# DRI Travel



## RuralEngineer (Mar 4, 2016)

called travel services.  they would match a hotwire price but required a min point redemption of 2,500 pts @ $0.09.  I thought there was some real value from being gold to use travel services.  it looks like i still would be better off just going with hotwire.  any other thoughts?

stephen


----------



## T_R_Oglodyte (Mar 5, 2016)

RuralEngineer said:


> called travel services.  they would match a hotwire price but required a min point redemption of 2,500 pts @ $0.09.  I thought there was some real value from being gold to use travel services.  it looks like i still would be better off just going with hotwire.  any other thoughts?
> 
> stephen



Using points for anything other than reservations is almost never a good deal, even at the highest status levels where the redemption values are greatest. 

In the end, DRI has to cover the cost of the services by renting inventory associated with the points.  Even if they rented  the inventory at a rate that was on par with the service provided, they would still incur their added costs to run the service and complete the rental.  Those costs need to get added to the transaction.
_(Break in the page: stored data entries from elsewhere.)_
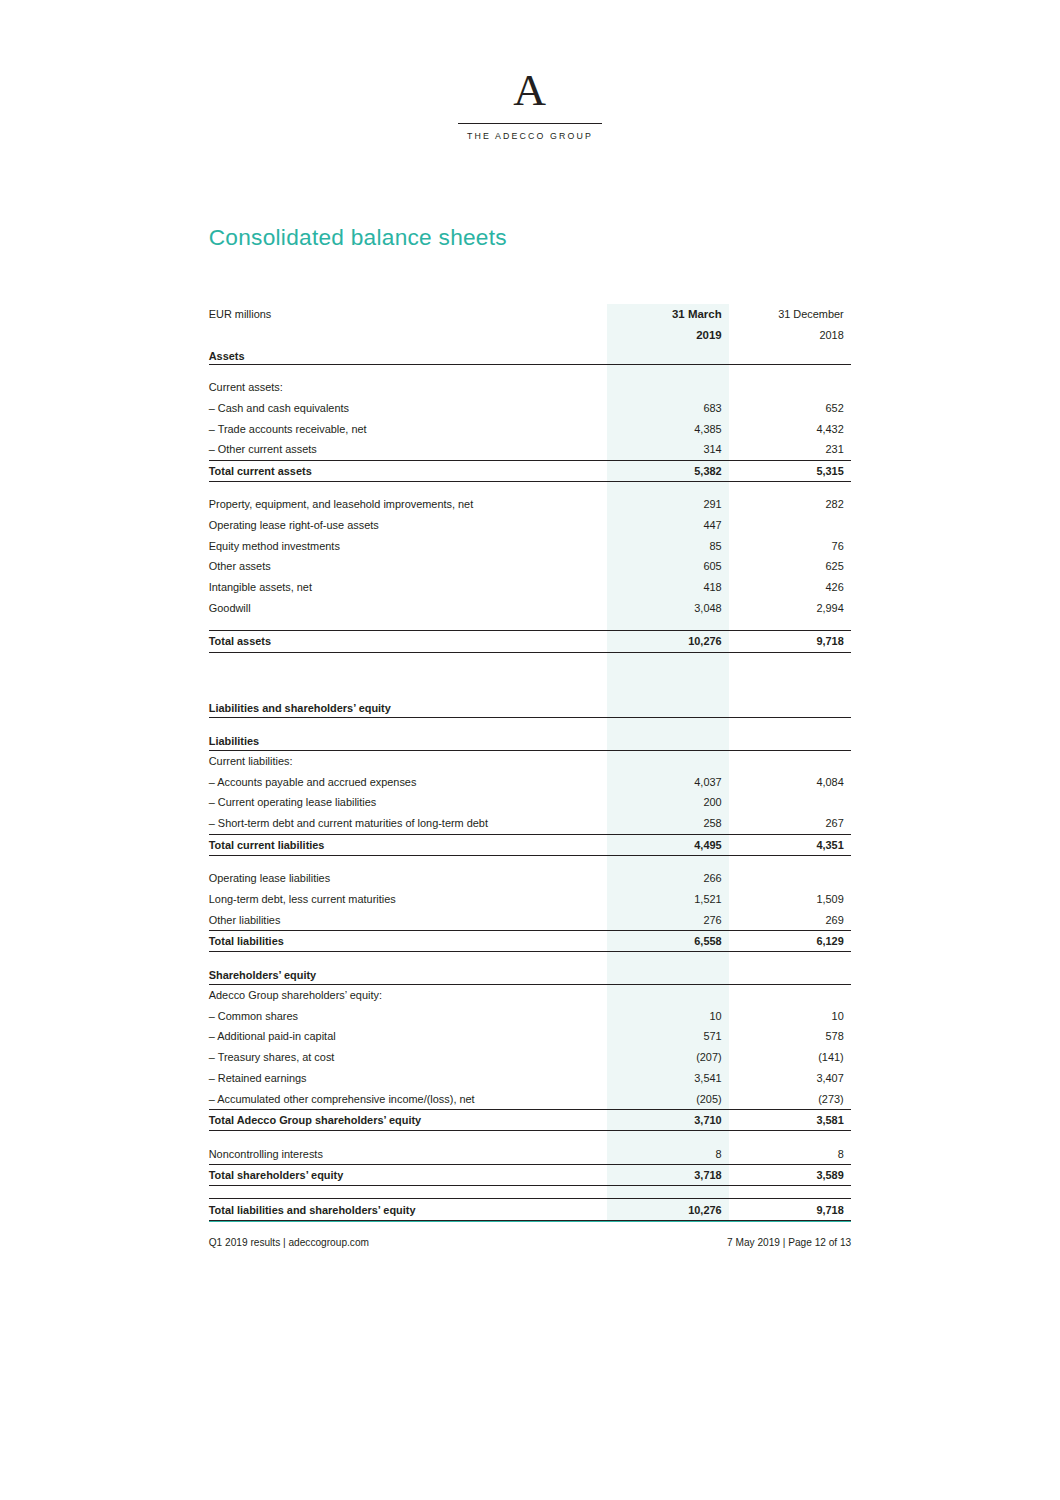A
The Adecco Group
Consolidated balance sheets
| EUR millions | 31 March | 31 December |
| --- | --- | --- |
| | 2019 | 2018 |
| Assets | | |
| Current assets: | | |
| – Cash and cash equivalents | 683 | 652 |
| – Trade accounts receivable, net | 4,385 | 4,432 |
| – Other current assets | 314 | 231 |
| Total current assets | 5,382 | 5,315 |
| Property, equipment, and leasehold improvements, net | 291 | 282 |
| Operating lease right-of-use assets | 447 | |
| Equity method investments | 85 | 76 |
| Other assets | 605 | 625 |
| Intangible assets, net | 418 | 426 |
| Goodwill | 3,048 | 2,994 |
| Total assets | 10,276 | 9,718 |
| Liabilities and shareholders’ equity | | |
| Liabilities | | |
| Current liabilities: | | |
| – Accounts payable and accrued expenses | 4,037 | 4,084 |
| – Current operating lease liabilities | 200 | |
| – Short-term debt and current maturities of long-term debt | 258 | 267 |
| Total current liabilities | 4,495 | 4,351 |
| Operating lease liabilities | 266 | |
| Long-term debt, less current maturities | 1,521 | 1,509 |
| Other liabilities | 276 | 269 |
| Total liabilities | 6,558 | 6,129 |
| Shareholders’ equity | | |
| Adecco Group shareholders’ equity: | | |
| – Common shares | 10 | 10 |
| – Additional paid-in capital | 571 | 578 |
| – Treasury shares, at cost | (207) | (141) |
| – Retained earnings | 3,541 | 3,407 |
| – Accumulated other comprehensive income/(loss), net | (205) | (273) |
| Total Adecco Group shareholders’ equity | 3,710 | 3,581 |
| Noncontrolling interests | 8 | 8 |
| Total shareholders’ equity | 3,718 | 3,589 |
| Total liabilities and shareholders’ equity | 10,276 | 9,718 |
Q1 2019 results | adeccogroup.com
7 May 2019 | Page 12 of 13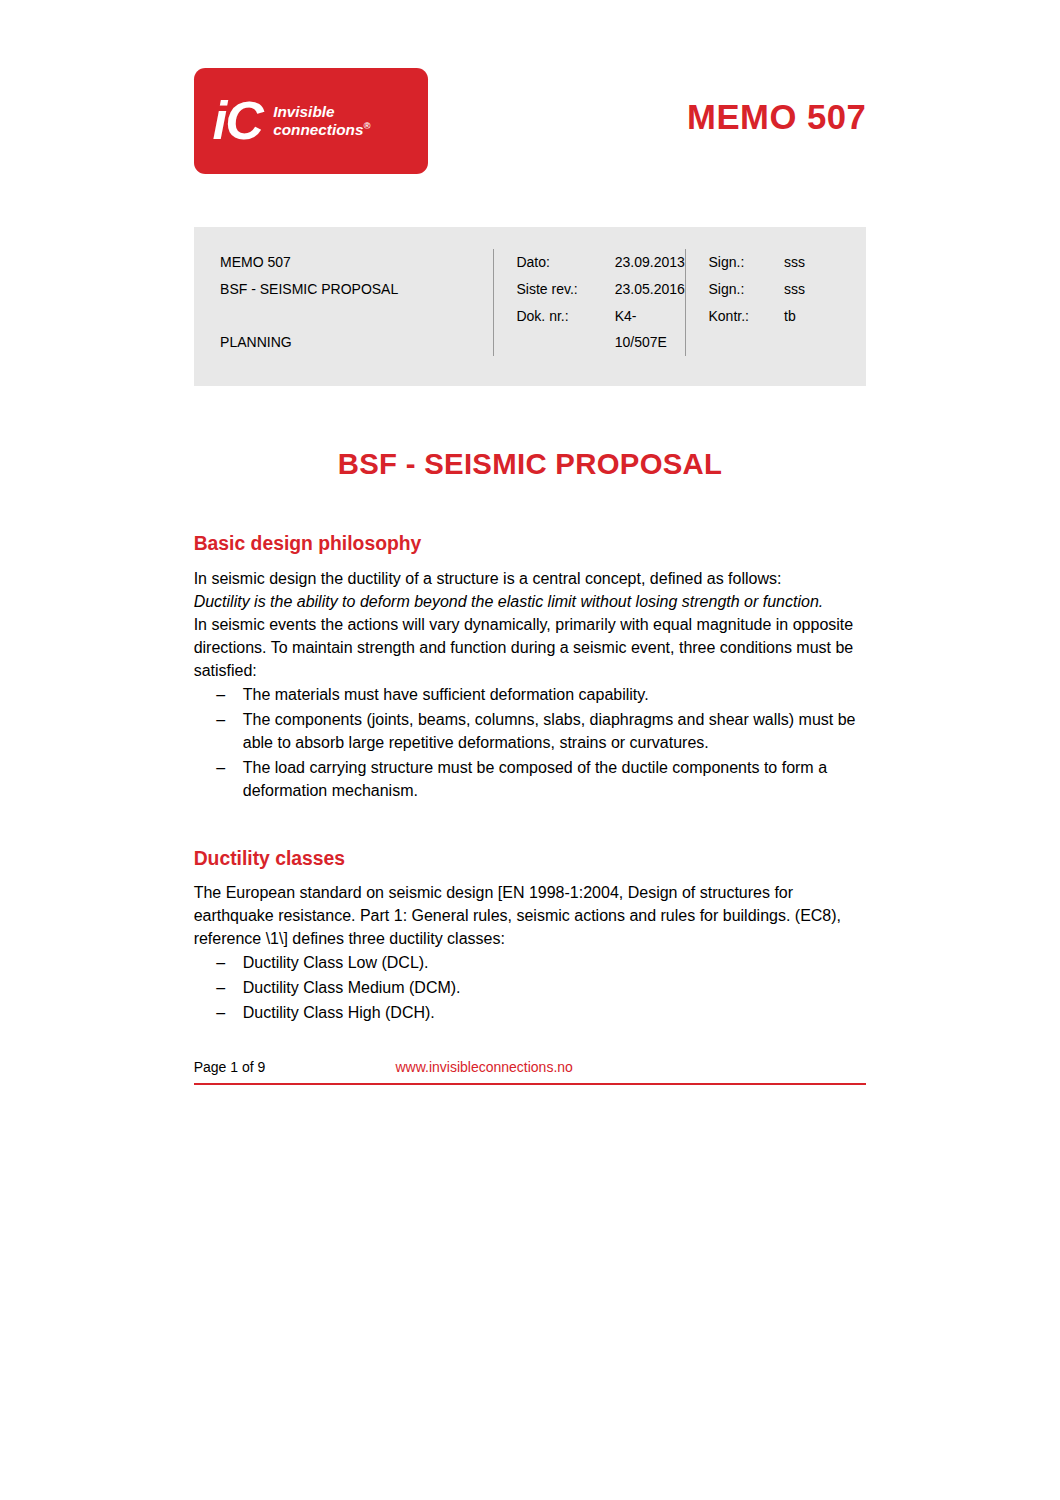iC Invisible
connections®
MEMO 507
MEMO 507
BSF - SEISMIC PROPOSAL
PLANNING
Dato: 23.09.2013
Siste rev.: 23.05.2016
Dok. nr.: K4-10/507E
Sign.: sss
Sign.: sss
Kontr.: tb
BSF - SEISMIC PROPOSAL
Basic design philosophy
In seismic design the ductility of a structure is a central concept, defined as follows:
Ductility is the ability to deform beyond the elastic limit without losing strength or function.
In seismic events the actions will vary dynamically, primarily with equal magnitude in opposite directions. To maintain strength and function during a seismic event, three conditions must be satisfied:
The materials must have sufficient deformation capability.
The components (joints, beams, columns, slabs, diaphragms and shear walls) must be able to absorb large repetitive deformations, strains or curvatures.
The load carrying structure must be composed of the ductile components to form a deformation mechanism.
Ductility classes
The European standard on seismic design [EN 1998-1:2004, Design of structures for earthquake resistance. Part 1: General rules, seismic actions and rules for buildings. (EC8), reference \1\] defines three ductility classes:
Ductility Class Low (DCL).
Ductility Class Medium (DCM).
Ductility Class High (DCH).
Page 1 of 9
www.invisibleconnections.no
Thus using DRI points for non room reservation options will almost always be a money-losing deal for the member.  There might be occasional deals where it works out, but overall it isn't going to work. 

The same thing is also true for the room inventory they get that isn't part of the DRI system.  One time I compared the cost of booking a room at Great Wolf lodge using DRI points (assigning to the points my maintenance fee values) versus the rates offered using Kayak.com.  The room cost using points was about twice what the general room rate was.


----------



## winger (Mar 5, 2016)

The way I look at it, I would use pts/hotel only if I need or want to blow some points or want to visit a place where there is no DRI timeshare or affiliate


----------



## clifffaith (Mar 6, 2016)

We've found trying to book hotel rooms with DRI to be an exercise in patience that involves multiple phone calls.  You call and say I want to stay at the Marriott Residence Inn Times Square, and they basically say "I have a nice room at ABC Hotel".  Um, no, we want to stay at the Residence Inn.  Finally figured out that they aren't a "real" travel agency -- it must be like using Expedia, etc. (which we've never used) and only inventory that has been "released" is available.  It took us hours and hours on the phone to get a reservation at that Residence Inn, with them fighting us every step of the way -- including the irritation that one day we could actually see RI inventory on the Diamond website, yet the folks in the travel office could not see it or access it.

It was such a bad experience that we waited a month before attempting to get a room in Boston for the rest of our trip -- we weren't so particular there, but it was still an ordeal over several days.  Then we realized the money end of the transaction was wrong several months later (and it took me hours to figure out that something was wrong)-- luckily they could quickly see that they had made an error once it was pointed out and made the adjustment.  

Faith


----------



## T_R_Oglodyte (Mar 6, 2016)

winger said:


> The way I look at it, I would use pts/hotel only if I need or want to blow some points or want to visit a place where there is no DRI timeshare or affiliate



Agreed - except that, if memory serves, if you want to use points for anything other than accommodations you have to declare that a year in advance.  So, for example, if you have points expiring in 2016 that you can't use and want to monetize, you need to prior to Jan 1 2016.  

Of course, that eliminates the possibility to monetize points as a last resort.  Once you start a year with expiring points, your options are to use the points to make a reservation with check-in during that year, or use them to make a reservation in II.


----------